Chama-se nominal o tipo de concordância pelo qual todas as palavras que se referem ao substantivo concor­dam com ele em gênero (masculino/feminino) e número (singular/plural). Aquelas duas revistas publicaram as trágicas notícias.

Casos especiais

Adjetivos e pronomes adjetivos -anexo, incluso, obrigado, mesmo e próprio. Devem concordar com o substantivo a que se refe­rem, pois são palavras adjetivas. O documento segue anexo. As faturas seguem anexas. As notas seguem inclusas Ele respondeu: muito obrigado. Ela respondeu: muito obrigada. Ele mesmo consertou o carro. Elas mesmas costuraram os vestidos de festa. Ela própria resolveu deixar o time. Eles próprios receberam o troféu.

Meio – bastante – menos

As palavras meio e bastante são adjetivas quando se referem a substantivos, por isso concordam com eles. Tomou meia garrafa de champagne depois de beber meia taça de vinho. Bastantes alunos fizeram o último vestibular. Quando funcionam como advérbios, meio e bastante ficam invariáveis: Minha mãe está meio cansada. As meninas falam bastante. Eram alunas bastante simpáticas. A palavra menos é sempre invariável: A prova de hoje tinha menos questões. Havia menos candidatos no vestibular do ano passado.

Caro – barato

Essas palavras funcionam ora como adjetivos, ora como advérbios. Vale a regra geral: quando se referem a substantivos, concordam com eles; quando são advérbios, permanecem invariáveis.

Como adjetivos: Poucas pessoas tinham o direito de reclamar. Os alunos apresentaram muitos motivos para o adia­mento da prova. Compraram roupas caras. Compraram roupas baratas. Andavam por longes caminhos.

Como advérbios: Os alunos estudaram pouco. Eram modelos muito bonitas. As roupas custaram caro. Pagaram barato aquelas roupas. Os funcionários moram longe.
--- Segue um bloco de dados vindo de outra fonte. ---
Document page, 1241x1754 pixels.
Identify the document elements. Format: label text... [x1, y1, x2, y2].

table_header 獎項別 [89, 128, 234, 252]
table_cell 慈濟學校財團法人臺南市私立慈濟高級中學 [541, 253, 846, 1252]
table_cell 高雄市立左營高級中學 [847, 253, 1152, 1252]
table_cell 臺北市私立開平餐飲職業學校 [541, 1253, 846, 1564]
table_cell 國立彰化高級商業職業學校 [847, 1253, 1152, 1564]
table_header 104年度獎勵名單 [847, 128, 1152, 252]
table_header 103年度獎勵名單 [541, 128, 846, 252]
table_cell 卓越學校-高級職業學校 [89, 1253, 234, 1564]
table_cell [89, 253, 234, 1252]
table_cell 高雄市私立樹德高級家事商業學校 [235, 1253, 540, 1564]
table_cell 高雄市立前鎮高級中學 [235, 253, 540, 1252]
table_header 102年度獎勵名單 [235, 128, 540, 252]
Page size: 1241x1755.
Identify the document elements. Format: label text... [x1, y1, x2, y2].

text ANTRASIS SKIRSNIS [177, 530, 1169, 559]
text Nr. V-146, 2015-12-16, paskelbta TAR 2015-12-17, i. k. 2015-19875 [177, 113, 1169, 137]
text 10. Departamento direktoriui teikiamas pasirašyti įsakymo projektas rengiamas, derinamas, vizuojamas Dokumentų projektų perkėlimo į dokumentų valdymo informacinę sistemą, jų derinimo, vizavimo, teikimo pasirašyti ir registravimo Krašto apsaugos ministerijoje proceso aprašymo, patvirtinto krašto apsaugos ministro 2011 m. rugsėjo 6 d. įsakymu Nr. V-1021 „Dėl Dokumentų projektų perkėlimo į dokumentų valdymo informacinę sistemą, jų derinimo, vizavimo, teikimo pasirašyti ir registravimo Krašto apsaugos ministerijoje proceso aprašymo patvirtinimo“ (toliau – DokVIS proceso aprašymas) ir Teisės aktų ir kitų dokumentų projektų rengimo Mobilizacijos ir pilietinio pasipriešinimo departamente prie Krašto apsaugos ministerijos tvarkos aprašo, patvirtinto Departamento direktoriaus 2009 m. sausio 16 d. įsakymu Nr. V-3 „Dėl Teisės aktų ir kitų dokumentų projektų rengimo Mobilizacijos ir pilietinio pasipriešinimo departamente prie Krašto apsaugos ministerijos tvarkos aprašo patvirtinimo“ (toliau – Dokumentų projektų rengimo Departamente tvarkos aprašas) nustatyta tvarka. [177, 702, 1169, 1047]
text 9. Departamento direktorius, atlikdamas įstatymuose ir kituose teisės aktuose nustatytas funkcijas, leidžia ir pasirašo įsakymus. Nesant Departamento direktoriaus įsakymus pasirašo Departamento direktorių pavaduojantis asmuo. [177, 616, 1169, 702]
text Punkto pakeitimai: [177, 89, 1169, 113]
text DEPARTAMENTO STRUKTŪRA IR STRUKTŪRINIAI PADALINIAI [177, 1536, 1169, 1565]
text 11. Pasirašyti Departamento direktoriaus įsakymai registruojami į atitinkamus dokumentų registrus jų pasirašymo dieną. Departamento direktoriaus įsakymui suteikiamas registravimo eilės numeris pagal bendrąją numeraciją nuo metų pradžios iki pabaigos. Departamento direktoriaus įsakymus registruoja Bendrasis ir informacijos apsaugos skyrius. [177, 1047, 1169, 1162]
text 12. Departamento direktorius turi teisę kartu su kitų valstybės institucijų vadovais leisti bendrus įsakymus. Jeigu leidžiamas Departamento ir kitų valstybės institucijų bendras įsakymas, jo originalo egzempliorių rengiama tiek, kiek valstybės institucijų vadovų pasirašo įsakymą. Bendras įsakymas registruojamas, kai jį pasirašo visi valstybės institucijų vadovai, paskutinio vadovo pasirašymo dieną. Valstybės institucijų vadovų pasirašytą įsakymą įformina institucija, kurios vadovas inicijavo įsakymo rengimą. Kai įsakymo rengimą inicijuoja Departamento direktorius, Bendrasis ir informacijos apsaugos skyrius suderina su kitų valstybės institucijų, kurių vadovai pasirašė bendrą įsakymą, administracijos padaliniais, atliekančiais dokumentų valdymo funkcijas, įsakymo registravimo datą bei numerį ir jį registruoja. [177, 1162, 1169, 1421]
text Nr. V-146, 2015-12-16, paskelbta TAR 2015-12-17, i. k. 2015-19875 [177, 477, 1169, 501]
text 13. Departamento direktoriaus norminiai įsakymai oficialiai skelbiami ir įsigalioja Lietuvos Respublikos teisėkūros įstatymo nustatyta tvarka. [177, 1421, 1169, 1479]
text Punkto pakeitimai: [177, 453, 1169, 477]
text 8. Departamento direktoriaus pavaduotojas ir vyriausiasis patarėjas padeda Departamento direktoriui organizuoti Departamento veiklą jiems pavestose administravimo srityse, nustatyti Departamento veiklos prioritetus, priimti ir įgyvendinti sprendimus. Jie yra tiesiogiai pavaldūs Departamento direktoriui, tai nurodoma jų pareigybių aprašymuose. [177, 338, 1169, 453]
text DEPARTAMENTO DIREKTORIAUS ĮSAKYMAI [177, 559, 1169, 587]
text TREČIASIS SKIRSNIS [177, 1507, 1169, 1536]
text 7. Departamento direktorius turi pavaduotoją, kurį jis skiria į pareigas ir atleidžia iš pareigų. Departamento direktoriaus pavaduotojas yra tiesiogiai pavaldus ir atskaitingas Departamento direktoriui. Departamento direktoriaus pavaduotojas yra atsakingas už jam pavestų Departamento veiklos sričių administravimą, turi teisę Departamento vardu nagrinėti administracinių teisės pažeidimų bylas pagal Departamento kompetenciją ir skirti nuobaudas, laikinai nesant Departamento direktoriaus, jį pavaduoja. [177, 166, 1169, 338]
É bom – é necessário – é proibido

Se o sujeito da oração formada pelo verbo ser + ad-jetivo não vier precedido de artigo (ou outro determi­nante), o verbo e o adjetivo ficam invariáveis. Sopa é bom no inverno. / É bom sopa no inverno. Entrada é proibido. / É proibido entrada. Chuva é necessário. / É necessário chuva.
Se o sujeito vier precedido por um artigo (ou outro determinante), a concordância será obrigatória. A sopa é boa. / É boa esta sopa. A entrada é proibida. / É proibida a entrada. A chuva é necessária / É necessária a chuva.

Um adjetivo referindo-se a mais de um substantivo

Quando o adjetivo aparece antes dos substantivos a que se refere, concorda com o mais próximo. Escolheu péssima argumentação e estilo para a redação. Escolheu péssimo estilo e argumentação para a redação. Se o adjetivo vier depois dos substantivos a que se refere, a concordância pode ser feita com o mais próxi­mo ou com os dois. No entanto, se houver ao menos um substantivo masculino, a concordância se fará no mas­culino plural.
Escolheu a argumentação e o estilo adequado para a redação. Escolheu a argumentação e o estilo adequados para a redação.

Concordância ideológica

Em certas situações, a concordância formal e lógica pode ser substituída pela concordância ideológica e psi­cológica. Em outras palavras: a concordância se faz não com o termo claramente expresso, mas com a ideia im­plícita nele. Essa concordância ideológica é chamada de silepse. Ocorrem silepses de número, de gênero e de pessoa.

•    Silepse de número – a concordância se faz com a ideia de plural que a palavra sugere e não com o termo expresso. O público chegou muito cedo e começaram a can­tar e a pular nas arquibancadas. Observe que o sujeito é o público, mas a concor­dância (começaram) foi feita com a ideia de plural (mui­tas, pessoas) que a palavra público sugere.
•    Silepse de gênero – ocorre quando a concordân­cia se faz não com o pronome expresso, mas com a pessoa a quem ele se refere. Vossa Excelência está preocupado? Alguém está com saudades e quer que você vá vê-la.
•    Silepse de pessoa – ocorre quando a pessoa que escreve ou fala se inclui no sujeito. Todos os brasileiros decentes queremos punição para os políticos corruptos.